Work to complete: Leaving out the images, reproduce every line of the data that follows exactly.

Supplied data:
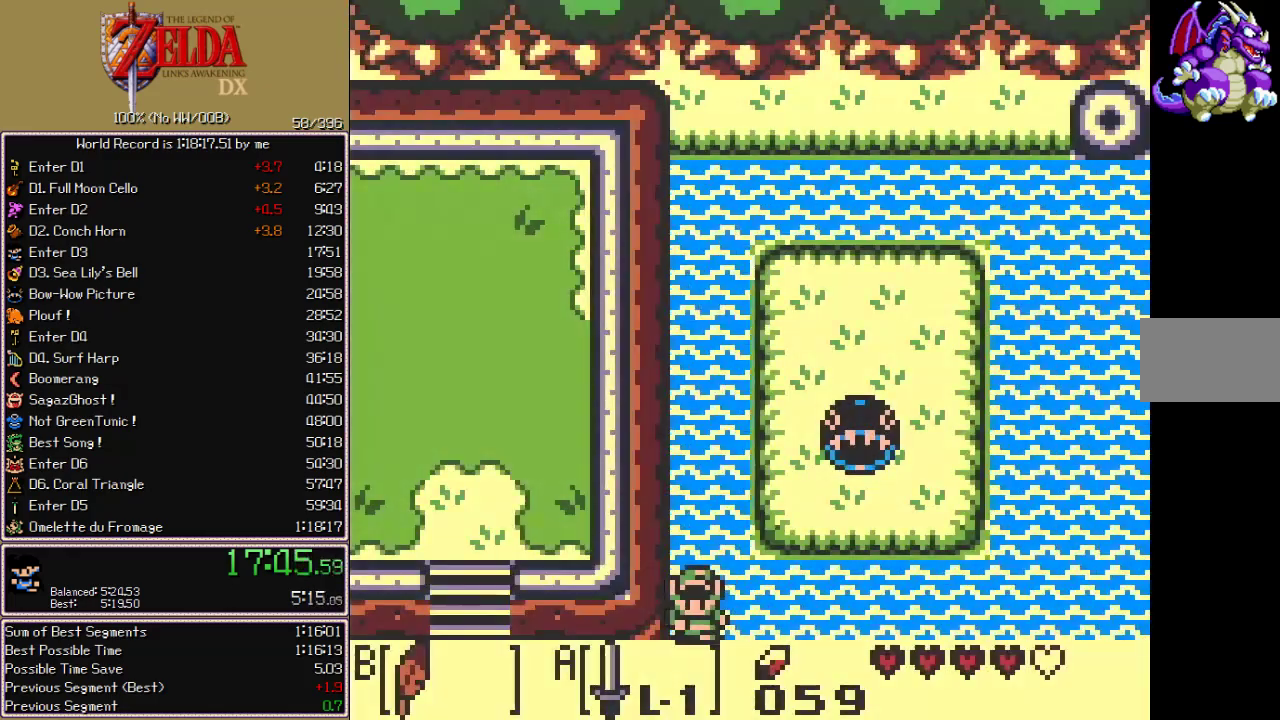
{"buttons": [], "events": [[350, "START", "up"], [433, "START", "down"], [483, "START", "up"]]}
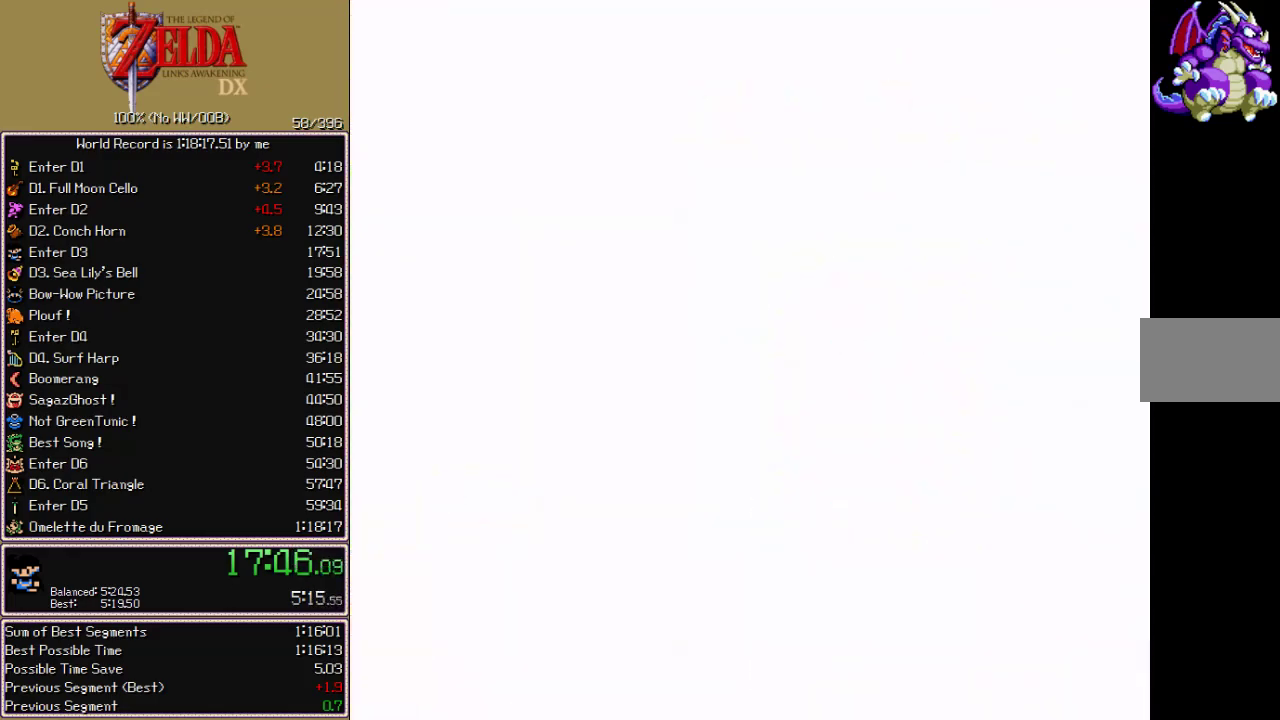
{"buttons": [], "events": [[33, "START", "down"], [83, "START", "up"], [133, "START", "down"], [167, "START", "up"], [233, "START", "down"], [267, "START", "up"], [317, "START", "down"], [367, "START", "up"], [417, "START", "down"], [450, "START", "up"]]}
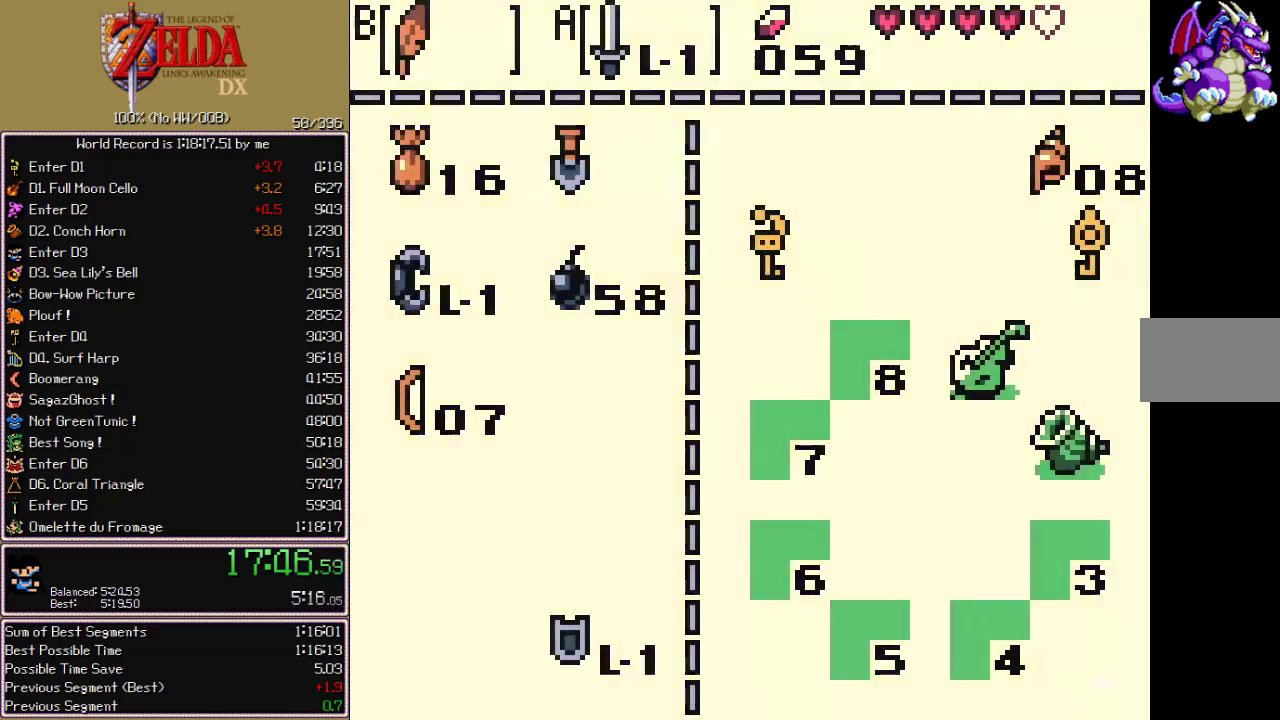
{"buttons": ["B", "DPAD_DOWN"], "events": [[17, "START", "down"], [67, "START", "up"], [217, "B", "down"], [217, "DPAD_DOWN", "down"]]}
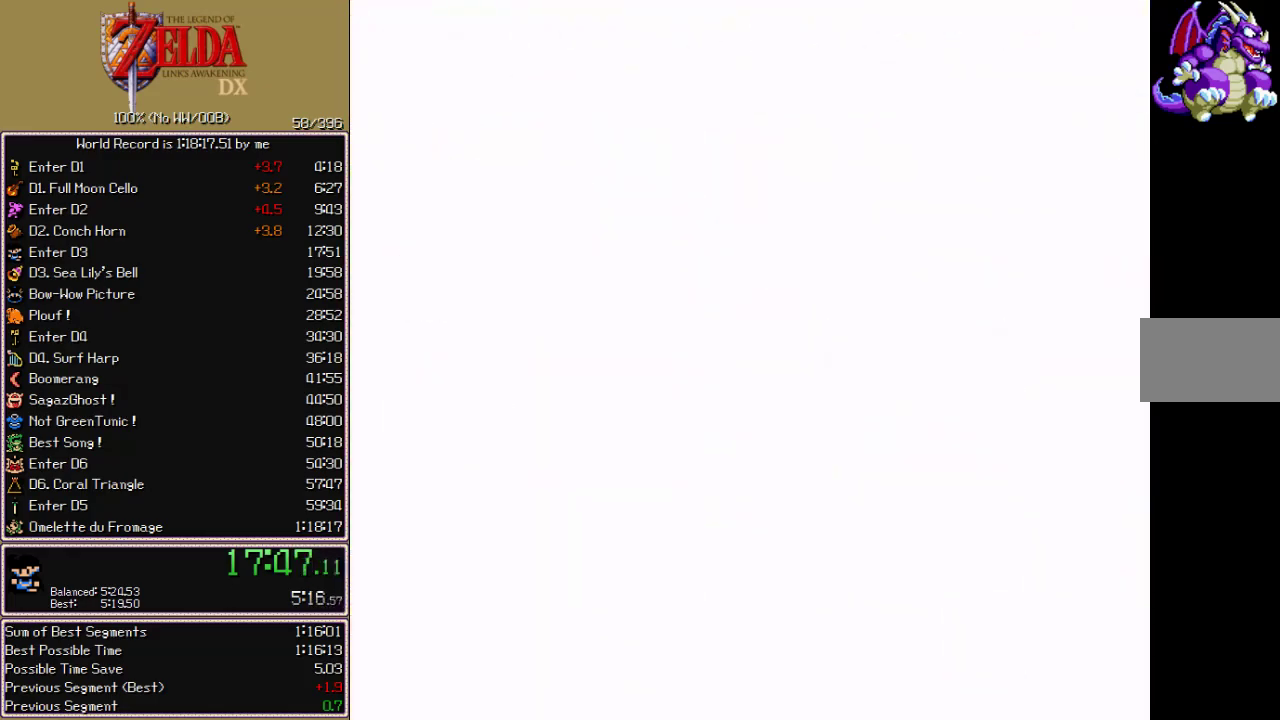
{"buttons": [], "events": [[467, "B", "up"], [500, "DPAD_DOWN", "up"]]}
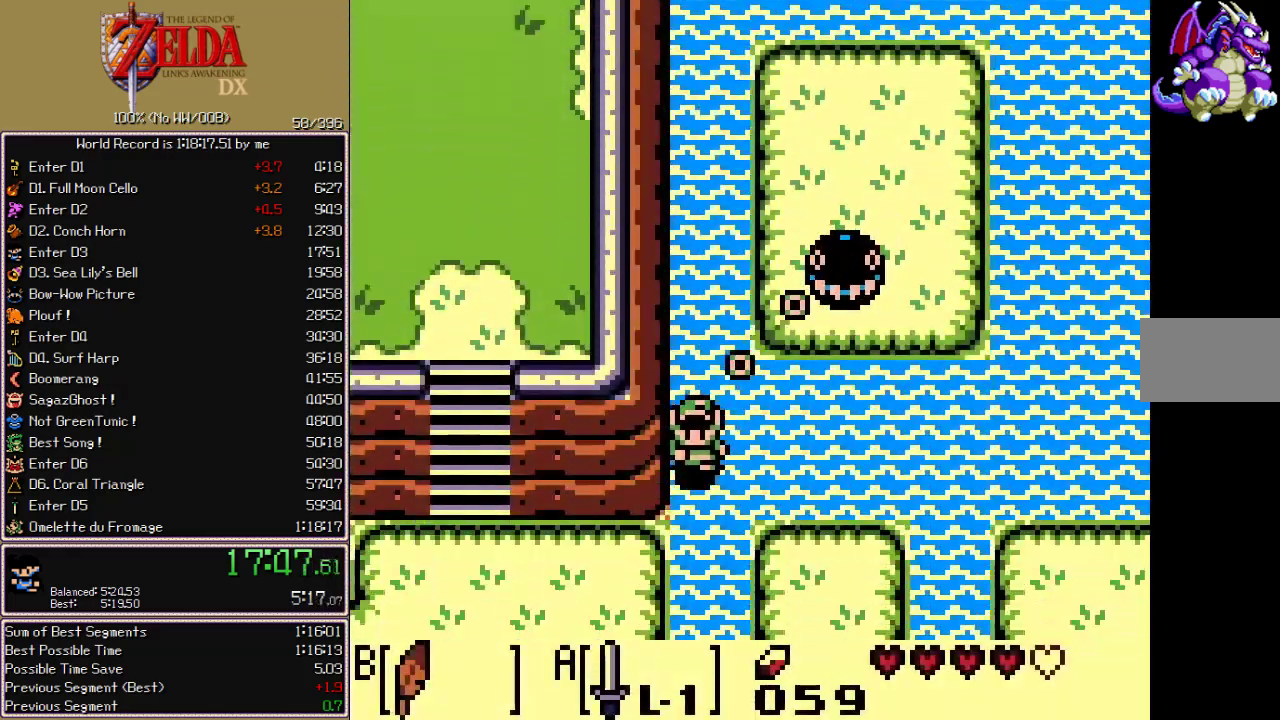
{"buttons": ["START"], "events": [[367, "START", "down"]]}
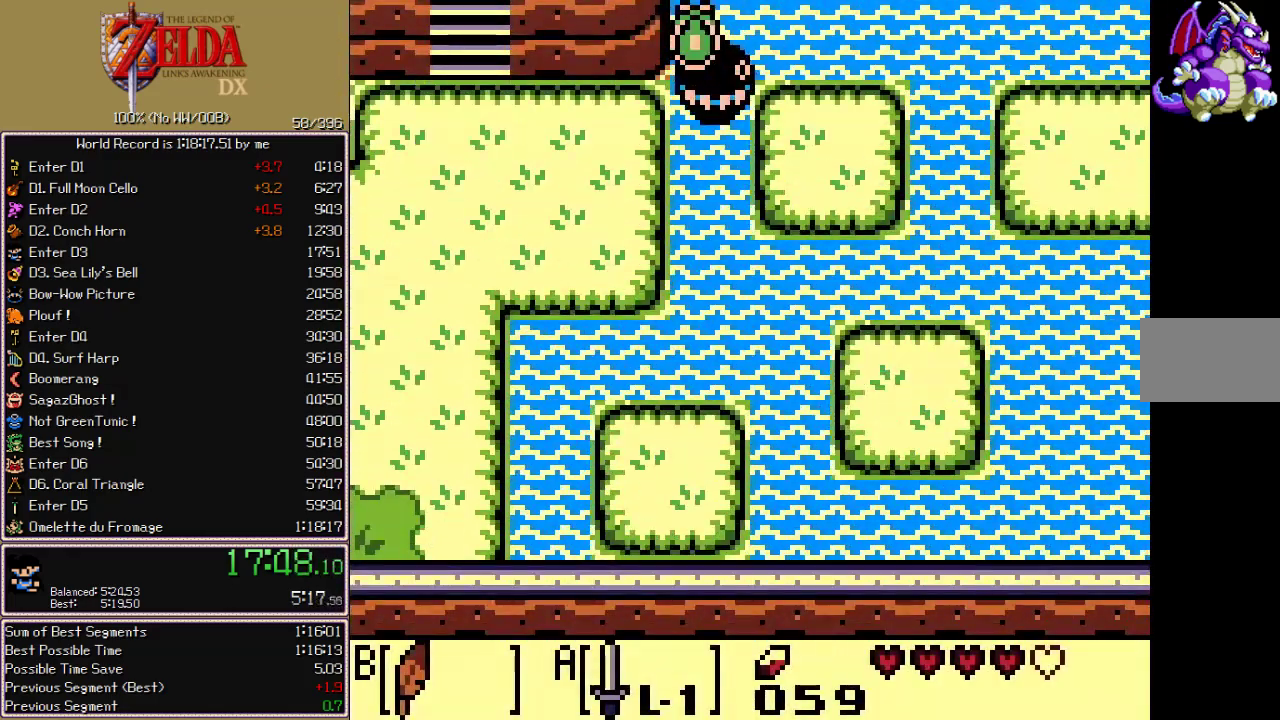
{"buttons": [], "events": [[283, "START", "up"]]}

Result for this task:
{"buttons": [], "events": [[350, "START", "up"], [433, "START", "down"], [483, "START", "up"]]}
{"buttons": [], "events": [[33, "START", "down"], [83, "START", "up"], [133, "START", "down"], [167, "START", "up"], [233, "START", "down"], [267, "START", "up"], [317, "START", "down"], [367, "START", "up"], [417, "START", "down"], [450, "START", "up"]]}
{"buttons": ["B", "DPAD_DOWN"], "events": [[17, "START", "down"], [67, "START", "up"], [217, "B", "down"], [217, "DPAD_DOWN", "down"]]}
{"buttons": [], "events": [[467, "B", "up"], [500, "DPAD_DOWN", "up"]]}
{"buttons": ["START"], "events": [[367, "START", "down"]]}
{"buttons": [], "events": [[283, "START", "up"]]}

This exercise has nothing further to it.